This is why the ruling by a United States judge, that Microsoft has abused its monopoly power in one area, is so significant. This could be the first time that competition law will manage to prevent the company from gaining dominance in one of its target markets.

The US has had tougher legislation than the UK against the abuse of monopolies ever since John D Rockefeller grew over-mighty with Standard Oil. The American admiration for big business has a limit. The once-dominant IBM lost a lengthy anti-trust case in the early Eighties. It was competition policy, too, that broke up telephone company AT&T into regional companies, and opened the long-distance phone market to competitors like MCI and Sprint.

The US machinery puts Britain's feeble safeguards against powerful monopolies to shame.

The question is whether the new ruling will succeed in preventing Microsoft from eliminating consumer choice in areas where it is not yet dominant. The Internet is a crucial unconquered territory, and one Bill Gates desperately wants to dominate.

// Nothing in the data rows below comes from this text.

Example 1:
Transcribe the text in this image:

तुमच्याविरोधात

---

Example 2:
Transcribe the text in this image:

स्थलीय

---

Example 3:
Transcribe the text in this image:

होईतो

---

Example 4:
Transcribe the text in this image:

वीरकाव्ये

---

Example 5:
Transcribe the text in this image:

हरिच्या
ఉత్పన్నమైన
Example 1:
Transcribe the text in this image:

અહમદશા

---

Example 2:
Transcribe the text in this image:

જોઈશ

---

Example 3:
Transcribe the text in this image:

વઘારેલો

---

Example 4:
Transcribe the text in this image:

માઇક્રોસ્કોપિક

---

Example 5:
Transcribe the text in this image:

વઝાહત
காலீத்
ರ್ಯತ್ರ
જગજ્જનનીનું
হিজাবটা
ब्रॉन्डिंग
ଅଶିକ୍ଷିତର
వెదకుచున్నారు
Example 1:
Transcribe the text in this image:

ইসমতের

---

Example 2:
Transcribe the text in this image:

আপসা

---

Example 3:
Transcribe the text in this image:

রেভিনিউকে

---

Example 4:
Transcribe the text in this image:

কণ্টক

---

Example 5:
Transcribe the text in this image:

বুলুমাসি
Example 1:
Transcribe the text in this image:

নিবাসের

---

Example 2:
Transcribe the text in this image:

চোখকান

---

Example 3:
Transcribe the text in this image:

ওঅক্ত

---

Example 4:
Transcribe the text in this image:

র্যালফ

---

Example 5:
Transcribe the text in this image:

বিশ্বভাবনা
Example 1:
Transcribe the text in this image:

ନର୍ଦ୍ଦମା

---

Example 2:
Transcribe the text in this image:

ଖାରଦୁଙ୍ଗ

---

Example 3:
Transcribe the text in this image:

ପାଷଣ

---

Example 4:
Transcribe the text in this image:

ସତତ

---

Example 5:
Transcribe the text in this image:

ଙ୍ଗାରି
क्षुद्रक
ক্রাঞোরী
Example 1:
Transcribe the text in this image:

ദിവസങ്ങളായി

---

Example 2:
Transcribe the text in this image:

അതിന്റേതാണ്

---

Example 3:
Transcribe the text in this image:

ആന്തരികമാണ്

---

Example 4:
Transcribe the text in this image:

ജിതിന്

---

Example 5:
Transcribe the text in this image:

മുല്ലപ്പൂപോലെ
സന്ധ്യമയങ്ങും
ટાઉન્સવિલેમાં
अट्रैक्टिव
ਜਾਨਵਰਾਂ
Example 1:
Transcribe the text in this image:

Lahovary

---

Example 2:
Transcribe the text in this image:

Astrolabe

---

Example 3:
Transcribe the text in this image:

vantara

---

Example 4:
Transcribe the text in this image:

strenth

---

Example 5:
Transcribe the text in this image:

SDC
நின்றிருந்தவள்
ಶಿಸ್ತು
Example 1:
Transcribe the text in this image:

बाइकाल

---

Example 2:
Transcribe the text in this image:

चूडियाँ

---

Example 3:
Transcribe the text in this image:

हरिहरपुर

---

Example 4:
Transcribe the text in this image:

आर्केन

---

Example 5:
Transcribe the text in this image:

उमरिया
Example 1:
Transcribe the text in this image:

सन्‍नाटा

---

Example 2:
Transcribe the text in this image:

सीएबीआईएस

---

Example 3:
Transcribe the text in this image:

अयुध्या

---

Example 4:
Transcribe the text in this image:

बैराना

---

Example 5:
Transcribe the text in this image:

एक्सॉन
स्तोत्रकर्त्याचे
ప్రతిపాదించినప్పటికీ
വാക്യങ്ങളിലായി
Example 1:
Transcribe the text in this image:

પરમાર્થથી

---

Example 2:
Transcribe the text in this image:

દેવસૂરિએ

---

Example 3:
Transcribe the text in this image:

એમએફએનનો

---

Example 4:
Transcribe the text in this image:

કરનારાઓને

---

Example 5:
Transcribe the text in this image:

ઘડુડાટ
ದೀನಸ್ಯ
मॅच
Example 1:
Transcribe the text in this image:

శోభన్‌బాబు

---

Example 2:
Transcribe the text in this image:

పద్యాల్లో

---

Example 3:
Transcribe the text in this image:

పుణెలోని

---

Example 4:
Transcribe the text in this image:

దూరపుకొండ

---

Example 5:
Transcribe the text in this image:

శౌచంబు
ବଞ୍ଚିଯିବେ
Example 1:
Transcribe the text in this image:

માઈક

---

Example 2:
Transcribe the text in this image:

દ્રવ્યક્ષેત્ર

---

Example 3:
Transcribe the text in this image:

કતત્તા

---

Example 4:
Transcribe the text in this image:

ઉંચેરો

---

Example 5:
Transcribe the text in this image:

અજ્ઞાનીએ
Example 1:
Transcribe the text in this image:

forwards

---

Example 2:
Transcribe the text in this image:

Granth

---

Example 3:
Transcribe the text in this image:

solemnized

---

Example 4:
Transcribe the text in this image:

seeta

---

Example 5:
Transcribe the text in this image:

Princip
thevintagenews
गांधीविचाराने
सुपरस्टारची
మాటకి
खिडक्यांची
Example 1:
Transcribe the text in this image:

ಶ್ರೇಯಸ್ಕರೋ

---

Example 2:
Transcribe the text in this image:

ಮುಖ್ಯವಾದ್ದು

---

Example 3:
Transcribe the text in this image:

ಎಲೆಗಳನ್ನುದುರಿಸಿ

Microsoft's "Explorer" browser for accessing the Internet had rapidly caught up with the main alternative, Netscape, and threatened to corner the market for the software that helps people find their way around the Internet. Microsoft is already a big provider of Internet communications, after America Online. And Bill Gates has invested heavily in the content of what people might want to access, with the creation of an on-line magazine, investment in a film company, and, through the purchase of digital rights, to images of paintings in the National Gallery and the Hermitage Museum, the notebooks of Leonardo da Vinci, and a 16-million image photographic library.

Microsoft also faces a more crucial legal case. Sun Microsystems, another software company, accuses it of breaching its licence to use Sun's Java computer language. Java is crucial to preserving competition. It is a programming language created specifically to be used with any kind of computer operating system or software, and is making wildfire gains in the business computing market. With Java, you can use Windows alongside any other software. It is a kind of hi-tech glue.

Sun charges that Microsoft has altered Java, which it uses in the latest version of its Internet Explorer, in such a way that this essential compatibility with other software would not work. Microsoft has counter-sued Sun. The outcome of this battle will be just as important as the Internet browser war.